| About this exercise |
Repeat the data that follows in full. Do not include the pictures.

| Data in this exercise |
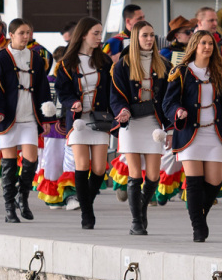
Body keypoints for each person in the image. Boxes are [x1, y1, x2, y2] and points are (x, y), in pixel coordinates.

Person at [163, 30, 222, 242]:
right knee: (194, 182)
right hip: (190, 133)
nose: (207, 47)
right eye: (203, 43)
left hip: (214, 133)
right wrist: (178, 111)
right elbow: (168, 103)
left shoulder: (221, 72)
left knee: (215, 182)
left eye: (210, 44)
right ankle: (198, 226)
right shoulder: (181, 71)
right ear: (194, 46)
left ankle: (200, 216)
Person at [0, 19, 52, 225]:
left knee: (31, 160)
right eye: (21, 33)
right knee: (9, 163)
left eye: (28, 33)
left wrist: (46, 117)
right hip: (7, 117)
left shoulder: (36, 58)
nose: (26, 36)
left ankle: (22, 197)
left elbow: (42, 89)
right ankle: (9, 208)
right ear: (11, 35)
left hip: (29, 116)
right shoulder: (0, 58)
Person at [111, 21, 172, 235]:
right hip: (132, 123)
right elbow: (116, 96)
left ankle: (142, 209)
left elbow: (169, 98)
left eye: (152, 35)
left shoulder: (164, 64)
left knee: (153, 176)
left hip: (154, 123)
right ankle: (136, 221)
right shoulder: (123, 64)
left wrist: (170, 127)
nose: (149, 39)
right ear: (135, 38)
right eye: (145, 35)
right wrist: (123, 110)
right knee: (135, 174)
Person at [55, 18, 116, 230]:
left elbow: (112, 89)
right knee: (82, 165)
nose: (100, 38)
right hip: (78, 121)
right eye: (95, 33)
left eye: (100, 33)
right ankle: (87, 215)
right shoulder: (67, 63)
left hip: (100, 120)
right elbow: (62, 91)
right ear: (83, 35)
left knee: (99, 169)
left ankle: (85, 202)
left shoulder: (105, 61)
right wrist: (73, 103)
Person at [34, 24, 76, 211]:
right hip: (54, 129)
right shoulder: (49, 81)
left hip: (73, 127)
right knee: (52, 161)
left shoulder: (76, 79)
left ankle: (70, 194)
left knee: (71, 160)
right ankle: (55, 196)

| Answer for this exercise |
Body keypoints for each person in the image. Boxes are [x1, y1, x2, y2] and points are (x, y), in pixel coordinates.

Person at [163, 30, 222, 242]:
right knee: (194, 182)
right hip: (190, 133)
nose: (207, 47)
right eye: (203, 43)
left hip: (214, 133)
right wrist: (178, 111)
right elbow: (168, 103)
left shoulder: (221, 72)
left knee: (215, 182)
left eye: (210, 44)
right ankle: (198, 226)
right shoulder: (181, 71)
right ear: (194, 46)
left ankle: (200, 216)
Person at [0, 19, 52, 225]:
left knee: (31, 160)
right eye: (21, 33)
right knee: (9, 163)
left eye: (28, 33)
left wrist: (46, 117)
right hip: (7, 117)
left shoulder: (36, 58)
nose: (26, 36)
left ankle: (22, 197)
left elbow: (42, 89)
right ankle: (9, 208)
right ear: (11, 35)
left hip: (29, 116)
right shoulder: (0, 58)
Person at [111, 21, 172, 235]:
right hip: (132, 123)
right elbow: (116, 96)
left ankle: (142, 209)
left elbow: (169, 98)
left eye: (152, 35)
left shoulder: (164, 64)
left knee: (153, 176)
left hip: (154, 123)
right ankle: (136, 221)
right shoulder: (123, 64)
left wrist: (170, 127)
nose: (149, 39)
right ear: (135, 38)
right eye: (145, 35)
right wrist: (123, 110)
right knee: (135, 174)
Person at [55, 18, 116, 230]:
left elbow: (112, 89)
right knee: (82, 165)
nose: (100, 38)
right hip: (78, 121)
right eye: (95, 33)
left eye: (100, 33)
right ankle: (87, 215)
right shoulder: (67, 63)
left hip: (100, 120)
right elbow: (62, 91)
right ear: (83, 35)
left knee: (99, 169)
left ankle: (85, 202)
left shoulder: (105, 61)
right wrist: (73, 103)
Person at [34, 24, 76, 211]:
right hip: (54, 129)
right shoulder: (49, 81)
left hip: (73, 127)
right knee: (52, 161)
left shoulder: (76, 79)
left ankle: (70, 194)
left knee: (71, 160)
right ankle: (55, 196)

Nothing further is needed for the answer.